In [1]:
from nltk.probability import (FreqDist, ConditionalFreqDist, ConditionalProbDist, MLEProbDist, SimpleGoodTuringProbDist)
from nltk.util import ngrams

In [2]:
def ml_estimator(freqdist):
    return MLEProbDist(freqdist)


def goodturing_estimator(freqdist):
    return SimpleGoodTuringProbDist(freqdist)


def read_file(file_path):
    words = []
    with open(file_path, "r", encoding='utf-8') as file:
        for line in file:
            line_tokens = line.lower().split(" ")
            words += line_tokens
    return words


# # use the generate method from the NLTK class ProbDistI to generate the next random word
def generate_text(ngram, n, length=100):
    # # add the padding start symbol to the init context
    context = tuple([ngram._start_symbol] * (n - 1))
    result = list(context)
    for i in range(length):
        if context in ngram._counter:
            prob_dist = ngram[context]
            # # predict the next word
            word = prob_dist.generate()
        else:
            word = ngram._end_symbol

        result.append(word)

        if word == ngram._end_symbol:
            break
        # # update the context    
        context = tuple(result[-(n - 1):])

    return ' '.join(result)

In [3]:
class BasicNgram(ConditionalProbDist):
    """
    Define and train an Ngram Model over the corpus represented by the list words. 
    Given an BasicNgram instance ngram and a (n-1)-gram context (i.e., a tuple of n-1 strings), 
    a call to ngram[context] returns a nltk.probability.ProbDistI object representing the Probability distribution P(.|context) over possible values for the next word. 
    Be aware that context has to be a tuple, even if context is a unigram (see example below)
    
    >>> corpus=['a','b','b','a']
    >>> bigram=BasicNgram(2,corpus)
    >>> bigram.contexts()
    [('<$>',), ('a',), ('b',)]
    >>> p_b=bigram[('b',)] #not bigram['b']!!!
    >>> p_b.prob('a')
    0.5
    >>> p_b.prob('b')
    0.5
    
    :param n: the dimension of the n-grams (i.e. the size of the context+1).
    :type n: int
    :param corpus: 
    :type corpus: list(Str)
    
    other parameters are optional and may be omitted.
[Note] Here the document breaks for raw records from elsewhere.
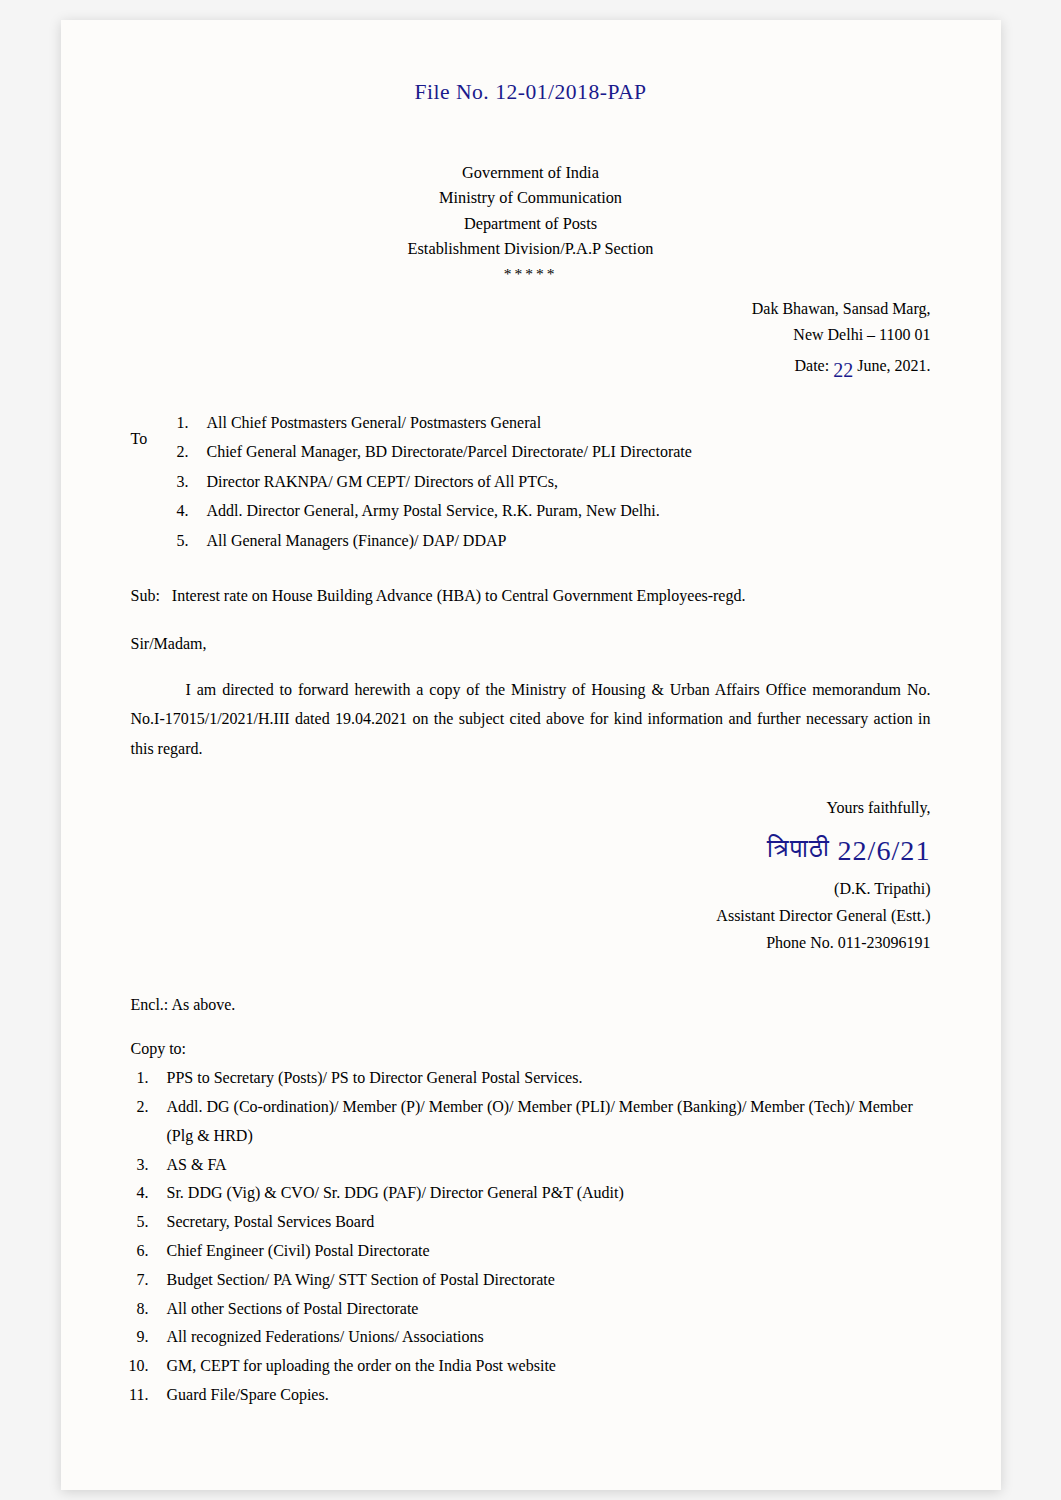File No. 12-01/2018-PAP
Government of India
Ministry of Communication
Department of Posts
Establishment Division/P.A.P Section
*****
Dak Bhawan, Sansad Marg,
New Delhi – 1100 01
Date: 22 June, 2021.
To
All Chief Postmasters General/ Postmasters General
Chief General Manager, BD Directorate/Parcel Directorate/ PLI Directorate
Director RAKNPA/ GM CEPT/ Directors of All PTCs,
Addl. Director General, Army Postal Service, R.K. Puram, New Delhi.
All General Managers (Finance)/ DAP/ DDAP
Sub: Interest rate on House Building Advance (HBA) to Central Government Employees-regd.
Sir/Madam,
I am directed to forward herewith a copy of the Ministry of Housing & Urban Affairs Office memorandum No. No.I-17015/1/2021/H.III dated 19.04.2021 on the subject cited above for kind information and further necessary action in this regard.
Yours faithfully,
त्रिपाठी 22/6/21
(D.K. Tripathi)
Assistant Director General (Estt.)
Phone No. 011-23096191
Encl.: As above.
Copy to:
PPS to Secretary (Posts)/ PS to Director General Postal Services.
Addl. DG (Co-ordination)/ Member (P)/ Member (O)/ Member (PLI)/ Member (Banking)/ Member (Tech)/ Member (Plg & HRD)
AS & FA
Sr. DDG (Vig) & CVO/ Sr. DDG (PAF)/ Director General P&T (Audit)
Secretary, Postal Services Board
Chief Engineer (Civil) Postal Directorate
Budget Section/ PA Wing/ STT Section of Postal Directorate
All other Sections of Postal Directorate
All recognized Federations/ Unions/ Associations
GM, CEPT for uploading the order on the India Post website
Guard File/Spare Copies.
They define whether to add artificial symbols before or after the word list, 
    and whether to use another estimation methods than maximum likelihood.
    """

    def __init__(self, n, words, start_symbol="<$>", end_symbol="</$>", pad_left=True, pad_right=False,
                 estimator=ml_estimator):
        assert (n > 0)
        self._n = n
        self._words = words
        self._counter = ConditionalFreqDist()
        self._start_symbol = start_symbol
        self._end_symbol = end_symbol
        self._pad_left = pad_left
        self._pad_right = pad_right
        self._train()
        super().__init__(self._counter, estimator)

    def _train(self):
        _ngrams = self.generate_ngrams()
        for ngram in _ngrams:
            context = ngram[0:-1]
            outcome = ngram[-1]
            self._counter[context][outcome] += 1

    """
    returns an iterable over the ngrams of the word corpus
    """

    def generate_ngrams(self):
        return ngrams(self._words, self._n, pad_left=self._pad_left, pad_right=self._pad_right,
                      left_pad_symbol=self._start_symbol,
                      right_pad_symbol=self._end_symbol)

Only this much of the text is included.